The Cape Verdean registry office is asking me for an "original" of my birth certificate, for more than one process. As a US citizen, this is a fairly expensive document to get! (It would currently cost $45 each for me, not including shipping costs, from VitalCheck.) Is there some way around this requirement, other than ordering and paying for multiple birth certificates to be shipped from the US? Is it worth it to plead with the workers to give me the certificate back afterwards, so I can use it in another process (or just keep it for myself)?

  • Generally you can get a certified copy from the county clerk office for about $10-$20. If you have someone in the US who can go there and get one for you (or better - a whole bunch), you'll save tons of money.
    – littleadv
    Mar 13 '15 at 5:18

Use certified copies

You probably won't get very far trying to get your certificate back afterwards. They probably need to keep this in the permanent file.

In Cape Verde, what they call an "original" birth certificate is a document that costs 150$00 and is printed on-demand. Unlike birth certificates in some countries like the United States, these documents have an expiration date. They contain additional information unrelated to birth, such as marriages and name changes, in an "Annotations" section. This might be why they don't think twice about asking you for an original birth certificate.

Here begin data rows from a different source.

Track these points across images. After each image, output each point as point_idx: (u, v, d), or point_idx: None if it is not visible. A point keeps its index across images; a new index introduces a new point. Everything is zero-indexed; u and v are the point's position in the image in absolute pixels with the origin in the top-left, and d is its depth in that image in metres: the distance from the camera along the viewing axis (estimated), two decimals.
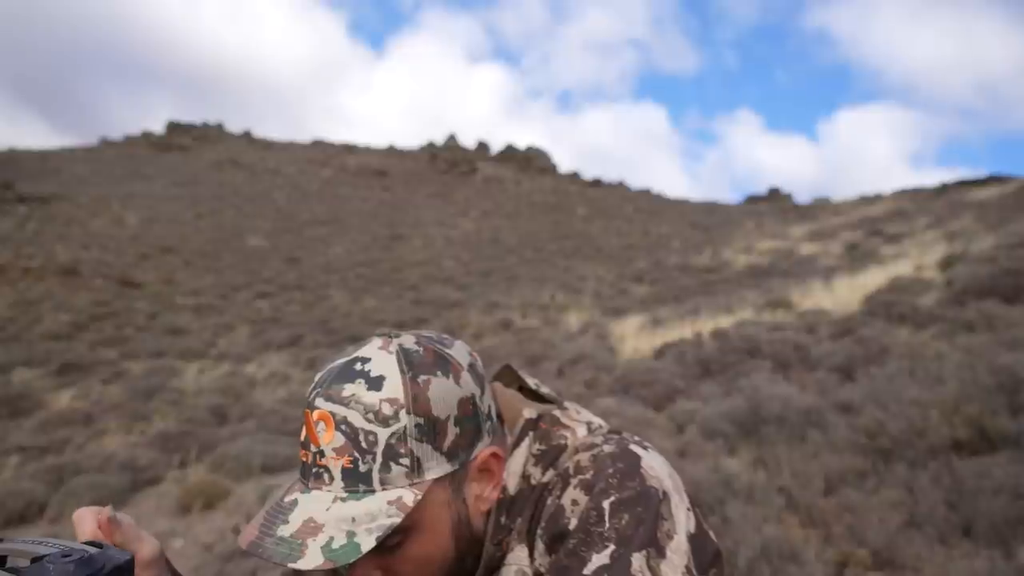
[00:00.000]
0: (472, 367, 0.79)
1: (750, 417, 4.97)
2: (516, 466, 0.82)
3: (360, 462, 0.71)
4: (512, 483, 0.82)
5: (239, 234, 30.88)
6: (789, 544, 3.09)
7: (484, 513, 0.80)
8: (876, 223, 26.12)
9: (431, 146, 65.42)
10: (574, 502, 0.76)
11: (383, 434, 0.71)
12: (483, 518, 0.81)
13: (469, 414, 0.76)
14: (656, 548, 0.71)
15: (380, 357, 0.74)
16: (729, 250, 25.92)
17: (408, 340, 0.77)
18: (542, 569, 0.77)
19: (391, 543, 0.73)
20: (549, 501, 0.79)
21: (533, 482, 0.82)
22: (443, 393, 0.74)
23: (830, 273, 13.80)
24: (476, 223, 39.23)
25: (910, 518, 3.29)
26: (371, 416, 0.71)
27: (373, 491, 0.71)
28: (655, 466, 0.79)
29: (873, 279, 10.93)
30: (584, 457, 0.80)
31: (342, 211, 39.97)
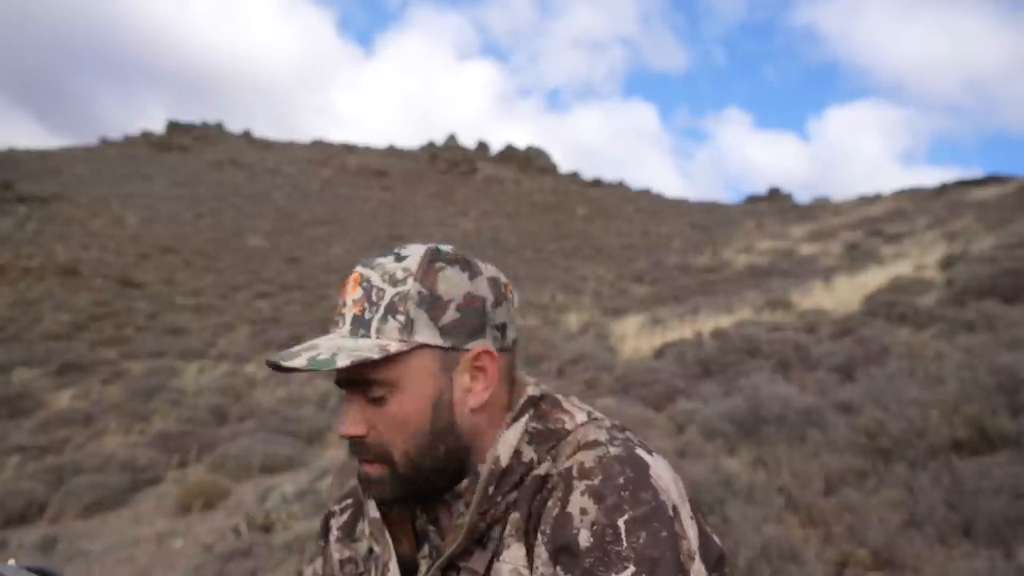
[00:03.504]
0: (495, 281, 0.87)
1: (750, 417, 4.97)
2: (512, 439, 0.83)
3: (367, 312, 0.82)
4: (504, 456, 0.82)
5: (239, 234, 30.89)
6: (789, 544, 3.09)
7: (471, 411, 0.84)
8: (876, 223, 26.14)
9: (431, 146, 65.43)
10: (583, 511, 0.74)
11: (390, 292, 0.81)
12: (470, 418, 0.84)
13: (473, 309, 0.83)
14: (683, 574, 0.72)
15: (415, 247, 0.86)
16: (729, 250, 25.93)
17: (446, 247, 0.87)
18: None
19: (375, 395, 0.82)
20: (550, 503, 0.77)
21: (524, 459, 0.83)
22: (453, 280, 0.83)
23: (830, 273, 13.80)
24: (476, 223, 39.25)
25: (910, 518, 3.29)
26: (386, 277, 0.82)
27: (368, 336, 0.81)
28: (663, 475, 0.78)
29: (873, 279, 10.93)
30: (588, 458, 0.78)
31: (342, 211, 39.98)
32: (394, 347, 0.79)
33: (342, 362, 0.77)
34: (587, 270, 24.50)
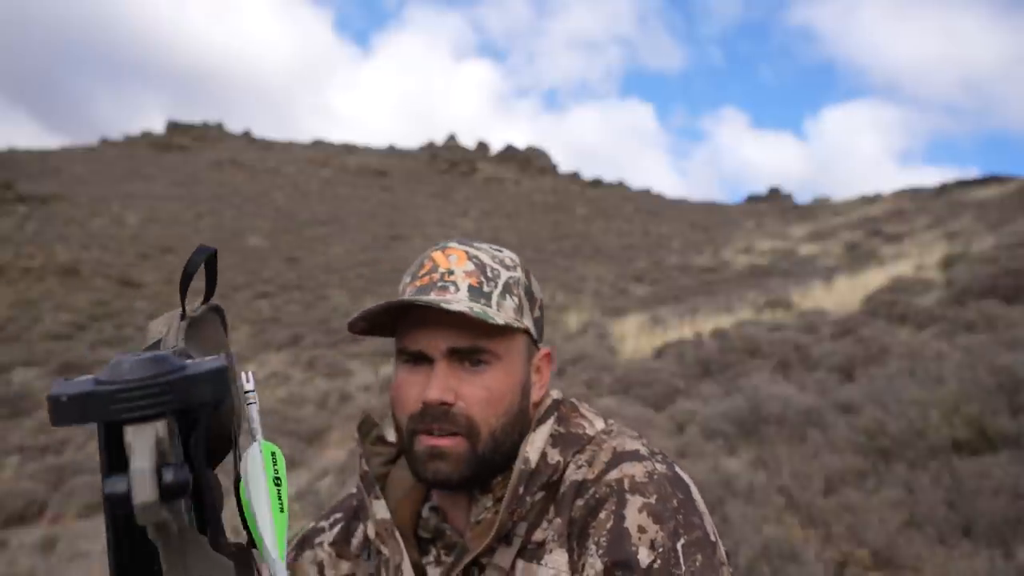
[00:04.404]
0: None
1: (750, 417, 4.97)
2: (539, 441, 0.85)
3: (485, 284, 0.84)
4: (533, 457, 0.84)
5: (239, 234, 30.88)
6: (789, 544, 3.09)
7: (532, 404, 0.89)
8: (876, 223, 26.13)
9: (431, 146, 65.41)
10: (641, 529, 0.76)
11: (504, 274, 0.86)
12: (530, 410, 0.89)
13: (543, 314, 0.92)
14: None
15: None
16: (729, 250, 25.95)
17: None
18: None
19: (478, 358, 0.83)
20: (602, 515, 0.78)
21: (550, 461, 0.85)
22: (536, 284, 0.91)
23: (830, 273, 13.80)
24: (476, 223, 39.24)
25: (910, 518, 3.29)
26: (497, 260, 0.87)
27: (490, 307, 0.83)
28: (699, 497, 0.84)
29: (873, 279, 10.93)
30: (638, 472, 0.81)
31: (342, 211, 39.97)
32: (517, 323, 0.84)
33: (499, 319, 0.80)
34: (587, 270, 24.51)
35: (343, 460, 6.35)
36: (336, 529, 0.98)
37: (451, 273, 0.84)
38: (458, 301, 0.81)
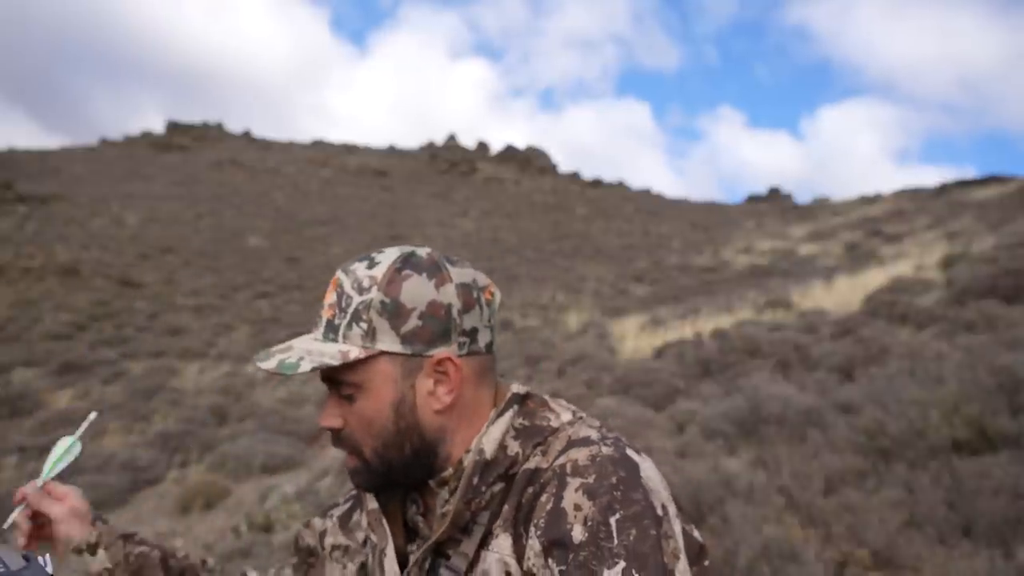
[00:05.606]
0: (465, 286, 0.87)
1: (750, 417, 4.97)
2: (497, 432, 0.87)
3: (336, 317, 0.87)
4: (490, 448, 0.86)
5: (239, 234, 30.88)
6: (789, 544, 3.08)
7: (436, 413, 0.87)
8: (876, 223, 26.14)
9: (431, 146, 65.40)
10: (576, 507, 0.77)
11: (356, 300, 0.85)
12: (436, 419, 0.87)
13: (437, 316, 0.85)
14: (666, 573, 0.75)
15: (391, 252, 0.89)
16: (729, 250, 25.96)
17: (424, 250, 0.90)
18: (534, 569, 0.78)
19: (346, 393, 0.87)
20: (543, 498, 0.80)
21: (509, 453, 0.86)
22: (417, 288, 0.85)
23: (830, 273, 13.80)
24: (476, 223, 39.25)
25: (910, 518, 3.28)
26: (355, 285, 0.86)
27: (335, 340, 0.86)
28: (652, 476, 0.82)
29: (873, 279, 10.93)
30: (582, 456, 0.81)
31: (342, 211, 39.97)
32: (354, 353, 0.84)
33: (305, 367, 0.84)
34: (587, 270, 24.51)
35: (343, 460, 6.36)
36: (346, 506, 1.06)
37: (323, 307, 0.89)
38: (298, 346, 0.88)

The good news is that, for any process that requires an "original" birth certificate, you should be able to submit a certified copy of it. You can get certified copies of most any document at the local Notary Office; this costs only 550$00 per document (not per page). As is the norm in Cape Verde, you must bring the photocopy to them; they won't make the photocopy there.

The bad news is that foreign birth certificates used in Cape Verde are treated as having an expiration date of 6 months after they're emitted, even if they'd be valid longer in the country they're from.

Don't forget that you will have to have the document translated, since it's not written in Portuguese. Also, for some processes, such as marriage, your birth certificate can't come directly from the US to Cape Verde. It must first be authenticated at the Cape Verdean Embassy, in Washington, D.C., or the Consulate in Boston. They will staple an additional page to it stating that they have found it to be authentic. You can then create certified copies of the entire document (certificate + authentication) in Cape Verde.

  • (+1) Interestingly, this is very close to the way this is handled in Portugal (and, incidentally, in France).